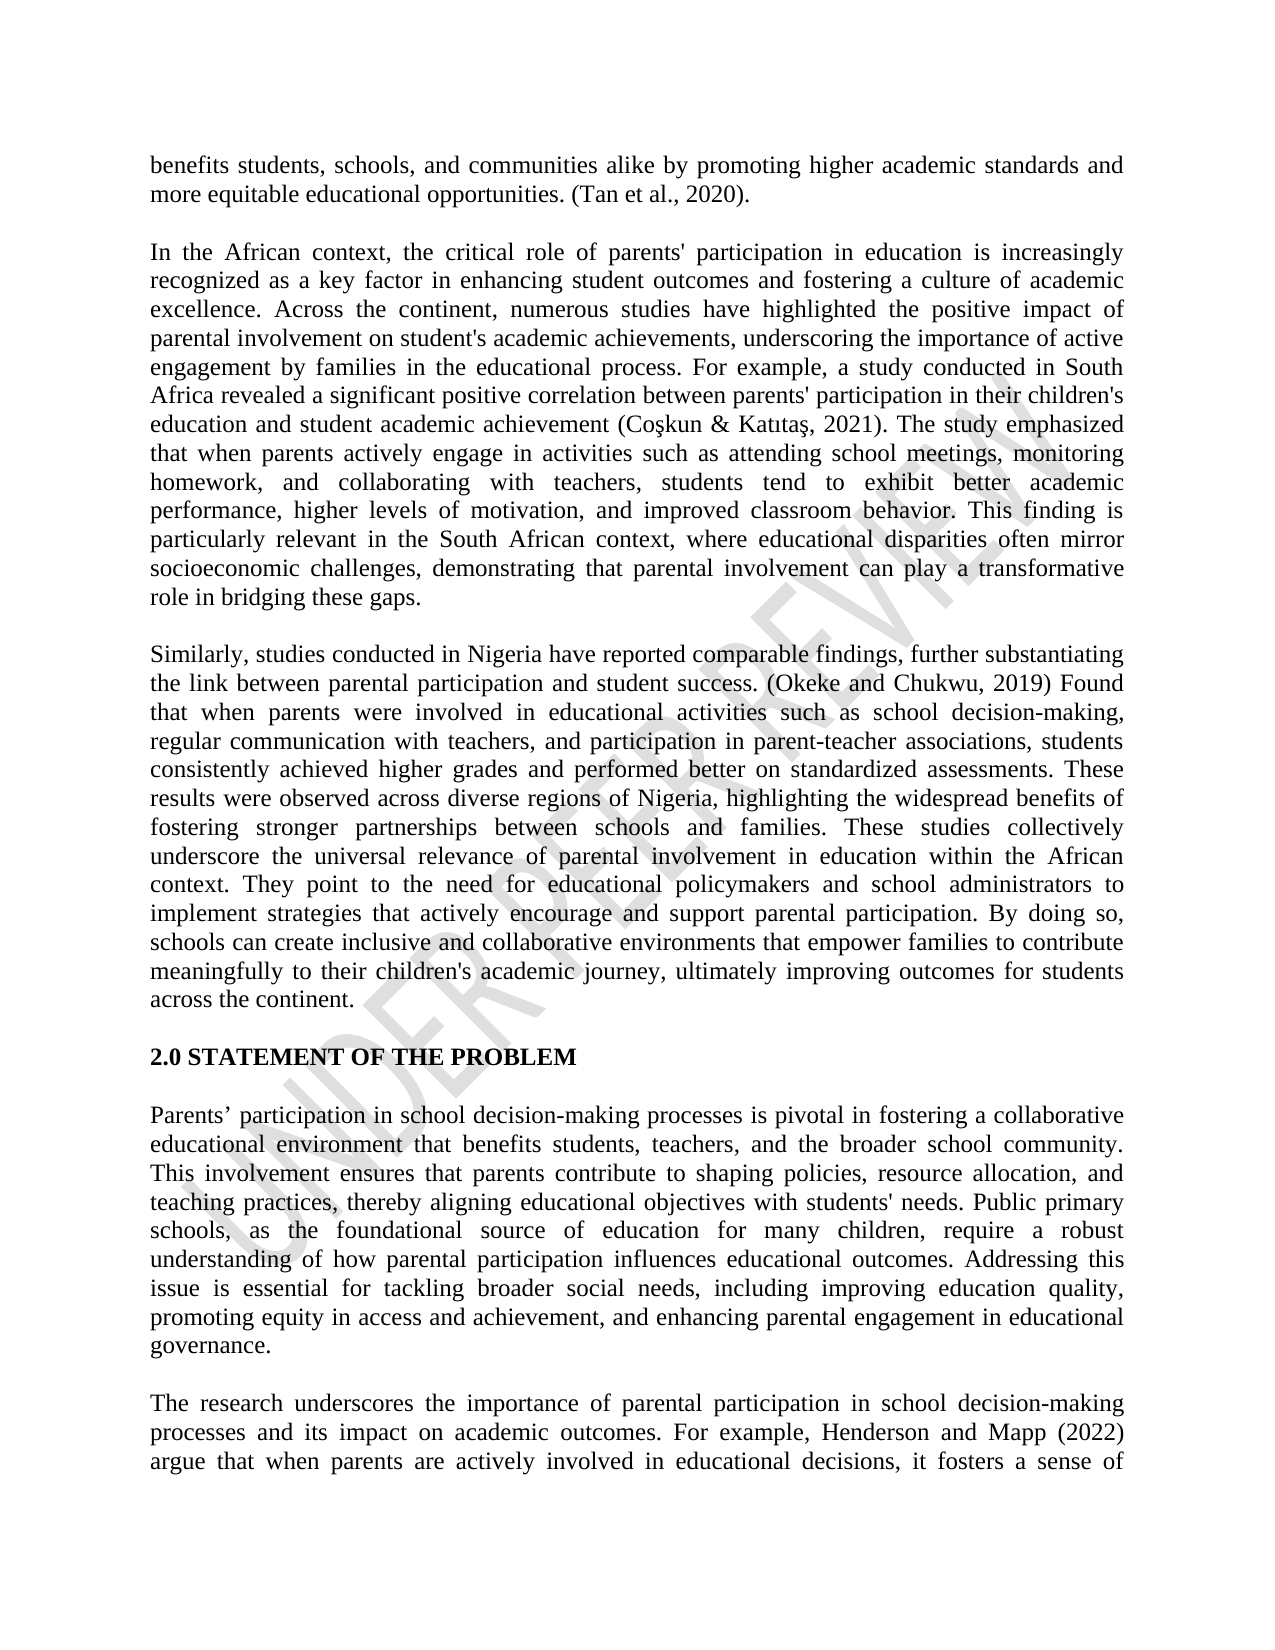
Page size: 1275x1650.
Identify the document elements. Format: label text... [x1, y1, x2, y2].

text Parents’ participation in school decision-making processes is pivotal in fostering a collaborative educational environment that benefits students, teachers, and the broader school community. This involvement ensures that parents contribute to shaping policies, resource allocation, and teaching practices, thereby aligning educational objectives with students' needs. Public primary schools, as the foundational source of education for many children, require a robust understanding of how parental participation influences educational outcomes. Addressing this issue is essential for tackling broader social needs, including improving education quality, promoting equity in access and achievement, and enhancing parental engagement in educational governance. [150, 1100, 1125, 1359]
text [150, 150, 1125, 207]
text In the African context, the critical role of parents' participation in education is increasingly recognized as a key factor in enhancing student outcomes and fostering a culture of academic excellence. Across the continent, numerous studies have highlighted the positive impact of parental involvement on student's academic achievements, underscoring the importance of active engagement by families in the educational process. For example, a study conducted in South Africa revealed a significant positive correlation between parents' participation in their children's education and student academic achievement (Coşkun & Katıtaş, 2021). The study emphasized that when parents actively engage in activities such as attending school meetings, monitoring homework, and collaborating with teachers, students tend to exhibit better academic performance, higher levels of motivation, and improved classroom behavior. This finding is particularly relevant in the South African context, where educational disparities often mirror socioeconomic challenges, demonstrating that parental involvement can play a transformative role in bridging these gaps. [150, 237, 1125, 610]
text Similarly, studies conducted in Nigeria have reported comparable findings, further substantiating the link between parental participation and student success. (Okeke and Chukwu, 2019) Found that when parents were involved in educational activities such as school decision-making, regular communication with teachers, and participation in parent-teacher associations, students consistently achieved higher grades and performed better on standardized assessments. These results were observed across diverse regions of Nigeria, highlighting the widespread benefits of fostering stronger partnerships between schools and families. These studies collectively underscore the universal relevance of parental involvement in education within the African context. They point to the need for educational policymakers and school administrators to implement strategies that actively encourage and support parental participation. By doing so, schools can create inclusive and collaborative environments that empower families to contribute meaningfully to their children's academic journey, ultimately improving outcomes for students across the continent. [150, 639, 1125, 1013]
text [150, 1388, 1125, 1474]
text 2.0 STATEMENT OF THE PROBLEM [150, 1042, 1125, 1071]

==

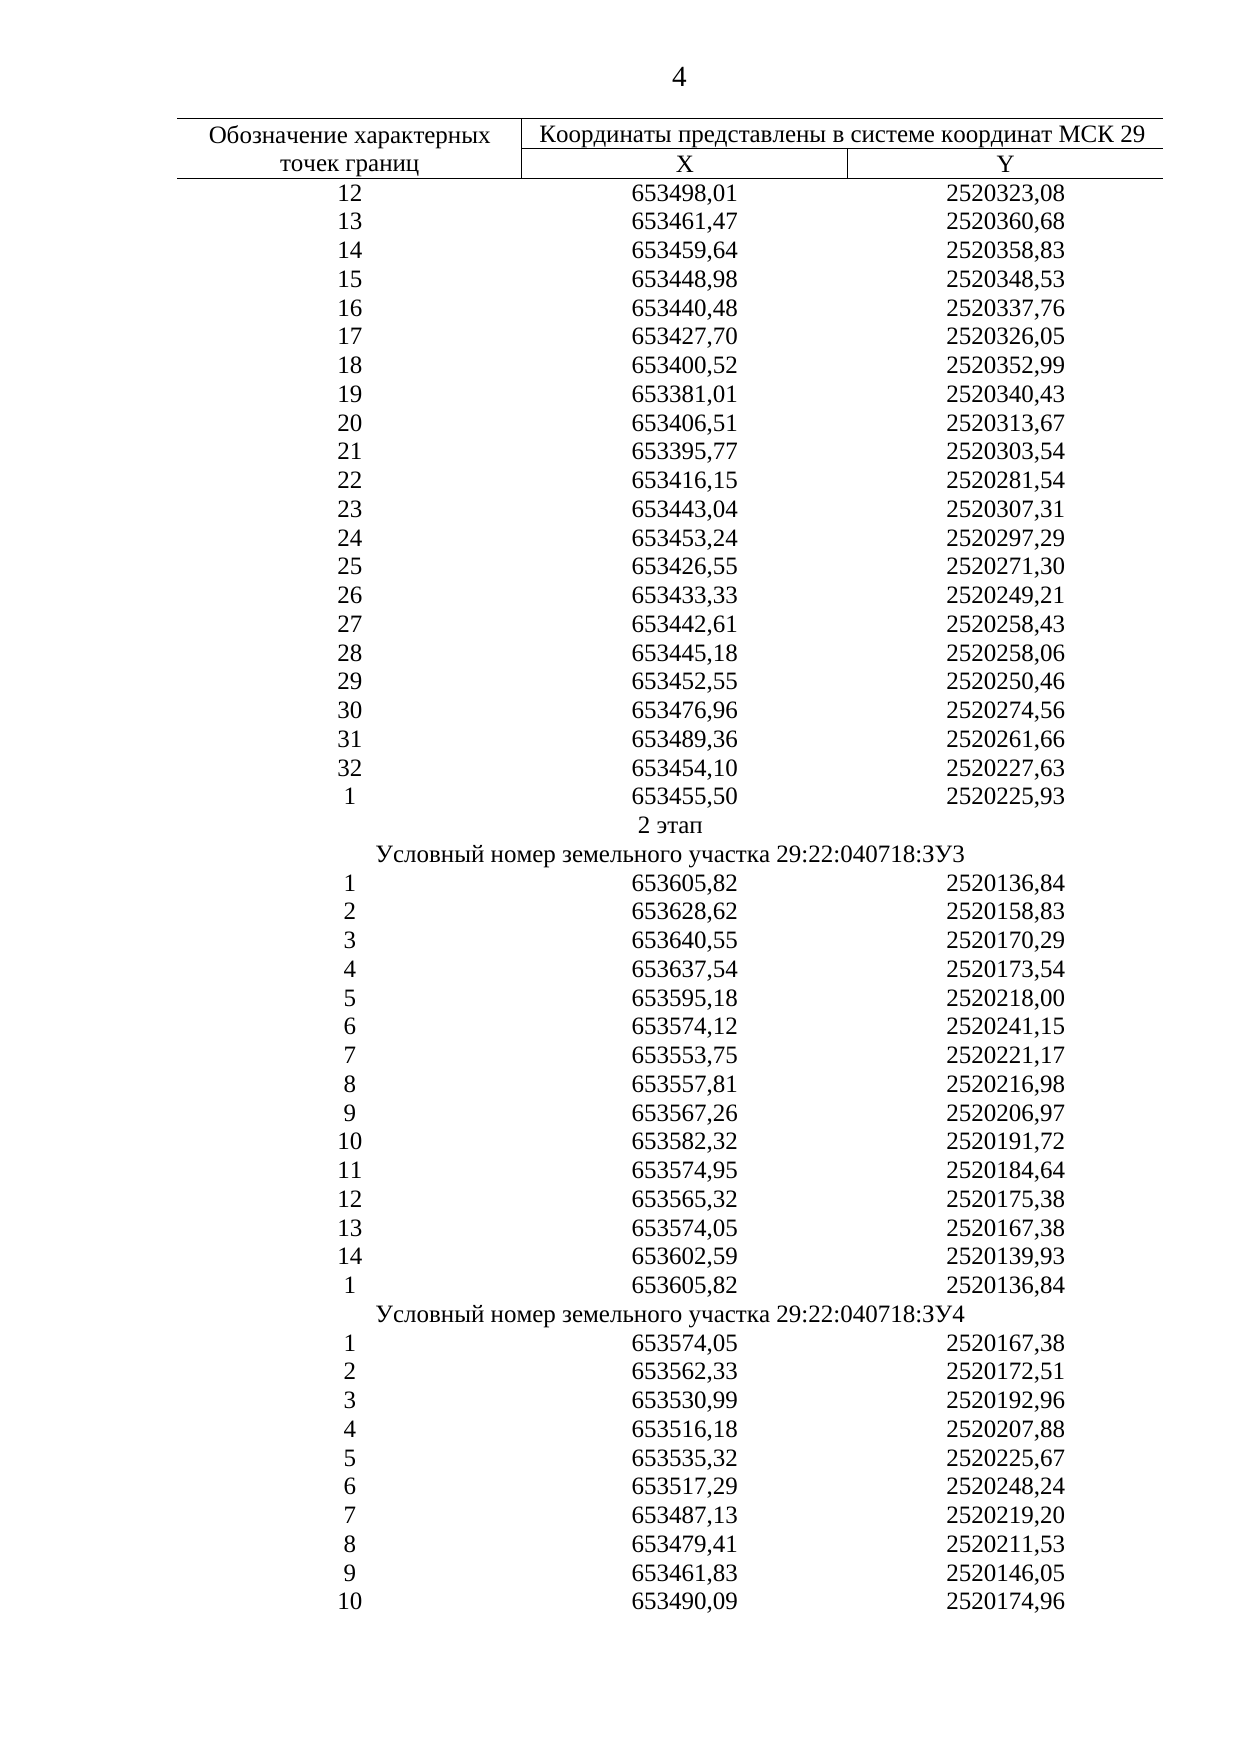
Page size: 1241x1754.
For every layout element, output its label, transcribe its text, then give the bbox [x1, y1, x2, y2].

WHAT YOU HAVE TO DO
Respond with one number, the count of lines in the data that hold the string "Page".

COMPLETED TASK
2